[Transcribed page contents]
:::::

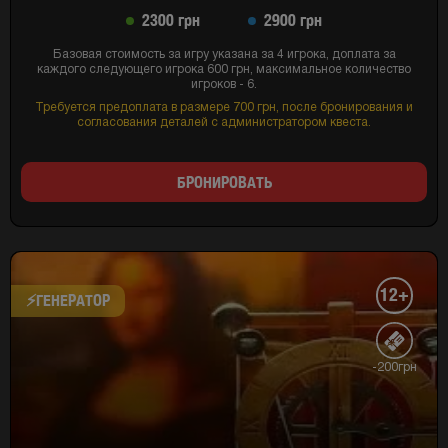
2300 грн
2900 грн
Базовая стоимость за игру указана за 4 игрока, доплата за
каждого следующего игрока 600 грн, максимальное количество
игроков - 6.
Требуется предоплата в размере 700 грн, после бронирования и
согласования деталей с администратором квеста.
БРОНИРОВАТЬ
12+
⚡​ГЕНЕРАТОР
-200грн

:::::

From the line with "согласования деталей с" through the final line of the records, return each line exactly. Leave out the rest.

## [Response]
согласования деталей с администратором квеста.
БРОНИРОВАТЬ
12+
⚡​ГЕНЕРАТОР
-200грн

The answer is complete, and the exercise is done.